La nudité. L'homme nu face à la vie. Voilà ce que dévoilent le tremblement de terre, le tsunami et l'attentat. L'impossibilité radicale de se protéger. L'illusion de pouvoir se mettre à l'abri et de traverser sans dommages. L'homme nu face à la mort. L'impossibilité radicale d'y échapper, même dans un bunker, même entouré des gens qu'on aime. Le vent l'emportera comme dit la chanson. Les villes seront détruites, les ponts seront coupés, les communications ne marcheront plus, les maisons seront rasées, les vêtements seront arrachés, la peau sera a nue sous le soleil, sous la pluie, sous le froid.

Ecce homo. La nudité incarnée, la fragilité incarnée, le soumis à l'existence, au caresses et aux choc de l'existence. Telle est la réalité de l'homme. Tout les reste n'est qu'illusion, tout le reste n'est que rêve. L'image du christ frappé, humilié, torturé, crucifié que l'on moque et que l'on présente ironiquement : ecce homo. Oui, voilà l'homme et cette vision est vérité. Voilà l'homme tel qu'il est quand on le révèle, quand on lui enlève ses fausses protections. L'image est terrible mais elle est vraie. A chacun de se l'approprier, de se rendre compte de son extrême vulnérabilité, d'être un être offert.

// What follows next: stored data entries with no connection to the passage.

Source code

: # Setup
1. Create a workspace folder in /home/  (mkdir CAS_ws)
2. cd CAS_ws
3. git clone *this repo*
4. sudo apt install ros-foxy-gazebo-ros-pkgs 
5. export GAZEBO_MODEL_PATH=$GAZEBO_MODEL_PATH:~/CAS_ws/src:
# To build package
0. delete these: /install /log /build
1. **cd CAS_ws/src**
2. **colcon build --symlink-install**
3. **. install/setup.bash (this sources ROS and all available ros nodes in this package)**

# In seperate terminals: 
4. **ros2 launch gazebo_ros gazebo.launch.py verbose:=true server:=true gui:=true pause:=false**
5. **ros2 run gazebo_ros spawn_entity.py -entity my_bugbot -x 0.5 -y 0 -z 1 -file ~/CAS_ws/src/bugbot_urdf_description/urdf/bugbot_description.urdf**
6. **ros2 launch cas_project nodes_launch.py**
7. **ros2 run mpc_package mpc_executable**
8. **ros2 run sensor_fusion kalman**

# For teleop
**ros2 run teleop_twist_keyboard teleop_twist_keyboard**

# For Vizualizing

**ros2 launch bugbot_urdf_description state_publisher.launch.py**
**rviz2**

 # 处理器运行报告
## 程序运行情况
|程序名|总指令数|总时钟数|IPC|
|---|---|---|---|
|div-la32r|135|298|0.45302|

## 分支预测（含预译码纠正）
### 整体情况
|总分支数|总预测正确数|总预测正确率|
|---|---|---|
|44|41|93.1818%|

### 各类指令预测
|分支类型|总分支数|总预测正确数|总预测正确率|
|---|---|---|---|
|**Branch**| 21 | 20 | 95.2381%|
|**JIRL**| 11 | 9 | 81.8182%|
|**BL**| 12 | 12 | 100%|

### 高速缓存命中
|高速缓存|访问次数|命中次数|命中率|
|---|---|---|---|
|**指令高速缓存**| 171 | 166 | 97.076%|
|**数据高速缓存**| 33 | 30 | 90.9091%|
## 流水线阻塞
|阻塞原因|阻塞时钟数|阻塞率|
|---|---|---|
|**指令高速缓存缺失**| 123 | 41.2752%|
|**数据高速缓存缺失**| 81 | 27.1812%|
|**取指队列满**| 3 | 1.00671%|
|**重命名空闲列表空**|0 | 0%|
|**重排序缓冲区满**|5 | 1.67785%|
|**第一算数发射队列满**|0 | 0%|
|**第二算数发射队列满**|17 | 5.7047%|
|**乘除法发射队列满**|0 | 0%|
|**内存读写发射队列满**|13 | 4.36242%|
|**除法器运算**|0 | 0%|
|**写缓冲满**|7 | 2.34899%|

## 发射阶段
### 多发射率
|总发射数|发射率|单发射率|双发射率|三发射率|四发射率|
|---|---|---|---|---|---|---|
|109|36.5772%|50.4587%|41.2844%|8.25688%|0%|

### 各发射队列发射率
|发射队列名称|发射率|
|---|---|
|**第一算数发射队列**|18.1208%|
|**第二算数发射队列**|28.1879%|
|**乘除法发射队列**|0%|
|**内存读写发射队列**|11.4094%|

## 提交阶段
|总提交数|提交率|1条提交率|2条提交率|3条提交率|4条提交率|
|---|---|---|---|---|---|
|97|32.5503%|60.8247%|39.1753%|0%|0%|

Et ce qui s'effondre à l'intérieur. L'espoir d'être protégé, la croyance en la protection au sein de sa famille qu'on aime et qui nous aime, au sein de sa maison, au sein de ses réseaux, au sein du collectif. Non. Tout cela ne tient pas. Je suis seul, toujours seul et nu, face à la vie, face à la mort. Aucune protection. Ce qui s'effondre est toujours ce qui n'est pas vrai. Le vrai ne peut s'effondrer, seul le mensonge. Position virile. Oui. Oui je suis cela. Oui, ecce homo. La solution, s'il y en a une, doit se trouver dans le fait de s'offrir à ce destin d'offert, de le prendre, de l'assumer. Voilà ce que je suis de tout éternité. Un enfant nouveau né. Un nouveau né nu, toujours, même derrière ses protections qu'il a cherché à construire, protections personnelles, protections relationnelles, protections religieuses, protections idéologiques, protections collectives. Le vent emportera tout cela. Ne restera que la pousière. Vivre en se sachant déjà poussière. La dépression. Peut-on y échapper quand l'illusion commence à tomber ? Le face-à-face avec la vérité commence toujours par un face-à-face avec le mensonge que pour la première fois l'on voit et qui s'effondre alors, ne pouvant plus tenir. Le deuil intérieur en écho au deuil extérieur des japonais, des américains et de tous ceux qui se sont découverts offerts à l'occasion d'une révélation parfois à la hauteur de l'aveuglement et de la surdité de l'être humain face à la vérité.